Dory and Coeus allows users of a web application with many stored documents to search for and retrieve documents by keywords privately (i.e., without revealing their search query or retrieved document to the service). However, these systems rely on expensive cryptographics primitives (ORAMs, homomorphic crypto schemes) to maintain privacy.

An alternative design can make this functionality more efficient. Instead of relying on homomorphic encryption, the web application may be federated between multiple entities (e.g., Wikipedia and the EFF). Clients can submit their queries in secret shared form to both parties, such that each party has no information about the query separately but can perform the desired computation together.

This project focuses on implementing and measuring various iterations of multi-party algorithms and protocols for document search and retrieval. In addition to learning about novel cryptographic techniques and using state of the art cryptographic systems, this project will help you learn how cryptographic protocols are designed, optimized, and evaluated.

Wei et al. built and deployed a survey to study user perceptions of privacy and intrusiveness in online services, especially in the context of targeted advertising. This survey relies on participants exercising their GDPR rights to download their data, and then uploading this data to the survey software.

This project focuses on analyzing data acquired using the same GDPR rights, in order to provide additional analysis of data practices of online services. You are welcome to come up with your own questions that you would like to answer via this analysis, provided that the course staff think they are reasonably scoped and appropriate to the class, or you can use one of the suggestions below.

The GDPR right to portability is one of the technically most challenging rights to implement, and one of the least stringently enforced rights in practice. This project studies how the spirit of this right may be realized in practice, so that users have an easy way of switching between competing similar services.

You will need to implement a tool that consumes data that a user extracts from their existing account with the source service, and transform it into a format that can be imported into a similar target service, or provide that target service with this data directly via its API (if it exposes any). Additionally, this entails finding meaningful data translation or correspondance notions between these services (e.g. what is the Twitter equivalent of a Facebook event?).

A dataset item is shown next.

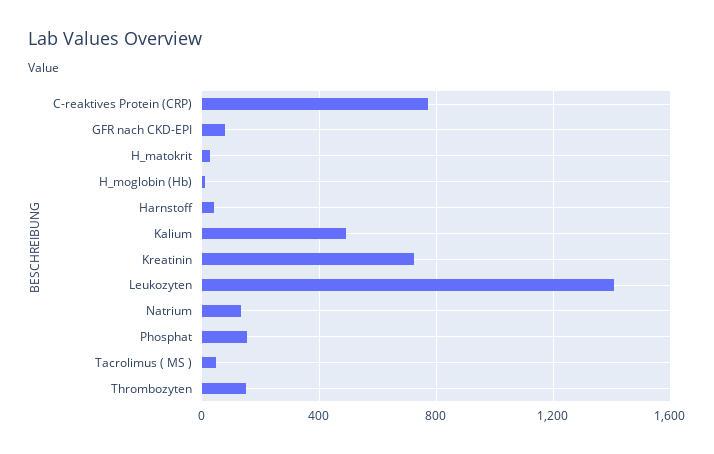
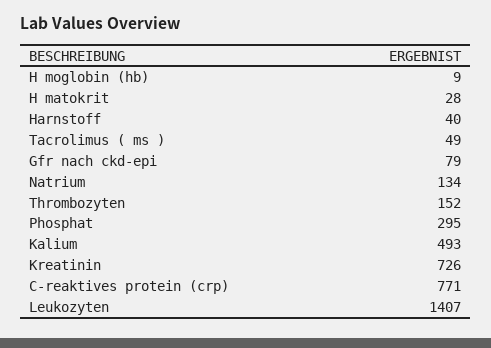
Phosphat: 150 -> 295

There exists some third party tools that allow users to port their data between certain applications (e.g. Spotify to Youtube). You can use these tools as a high level reference to guide your design.

A variety of laws governing data privacy and protection have been enacted in different countries over recent years. Some of these laws are general-purpose and have broad applicability (e.g. GDPR, CCPA), while others are domain-specific (e.g. HIPAA, FERPA).

In this project, you will write a comparative analysis of 2-3 such laws. Your analysis may focus on differences in the scope of the laws, the rights or expectations of privacy that it sets, as well as the technical consequences they may have on computer systems and common applications. In particular, you may focus on how some of the techniques or papers that we see throughout the course can be used to comply with these different laws.